### [REQUIRED ACTION]
Pull out each line of the data below that contains the string "hillshade", and list those lines in their original order.

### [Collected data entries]
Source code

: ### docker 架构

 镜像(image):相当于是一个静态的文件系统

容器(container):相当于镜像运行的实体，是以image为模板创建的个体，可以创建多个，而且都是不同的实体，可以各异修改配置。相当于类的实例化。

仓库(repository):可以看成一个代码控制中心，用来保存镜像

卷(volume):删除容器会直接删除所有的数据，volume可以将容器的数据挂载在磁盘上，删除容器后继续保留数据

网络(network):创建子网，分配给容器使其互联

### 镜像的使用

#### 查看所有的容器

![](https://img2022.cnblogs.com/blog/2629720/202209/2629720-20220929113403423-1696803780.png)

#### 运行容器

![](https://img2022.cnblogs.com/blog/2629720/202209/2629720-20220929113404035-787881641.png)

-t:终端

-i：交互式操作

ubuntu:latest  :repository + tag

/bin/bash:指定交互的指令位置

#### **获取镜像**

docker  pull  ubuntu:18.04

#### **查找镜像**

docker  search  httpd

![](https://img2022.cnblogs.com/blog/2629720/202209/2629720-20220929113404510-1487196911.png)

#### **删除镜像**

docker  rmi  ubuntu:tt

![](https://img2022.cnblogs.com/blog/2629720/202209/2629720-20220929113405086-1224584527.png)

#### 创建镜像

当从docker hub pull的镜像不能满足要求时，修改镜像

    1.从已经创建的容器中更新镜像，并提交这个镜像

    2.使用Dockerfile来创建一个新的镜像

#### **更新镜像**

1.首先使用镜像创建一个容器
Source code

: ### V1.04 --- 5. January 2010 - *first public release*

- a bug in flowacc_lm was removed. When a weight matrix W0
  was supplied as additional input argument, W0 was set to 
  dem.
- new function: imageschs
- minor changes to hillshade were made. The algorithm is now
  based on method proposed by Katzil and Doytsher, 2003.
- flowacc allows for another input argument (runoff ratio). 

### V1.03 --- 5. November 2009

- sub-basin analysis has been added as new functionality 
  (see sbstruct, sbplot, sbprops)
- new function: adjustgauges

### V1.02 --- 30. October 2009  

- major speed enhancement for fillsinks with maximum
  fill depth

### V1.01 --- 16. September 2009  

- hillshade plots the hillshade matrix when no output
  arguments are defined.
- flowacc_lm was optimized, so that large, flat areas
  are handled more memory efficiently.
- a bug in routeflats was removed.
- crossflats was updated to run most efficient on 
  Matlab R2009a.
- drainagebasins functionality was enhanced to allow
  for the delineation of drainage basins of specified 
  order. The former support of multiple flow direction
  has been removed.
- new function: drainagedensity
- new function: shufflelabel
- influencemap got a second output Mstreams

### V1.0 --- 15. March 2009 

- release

### [SOLUTION]
- minor changes to hillshade were made. The algorithm is now
- hillshade plots the hillshade matrix when no output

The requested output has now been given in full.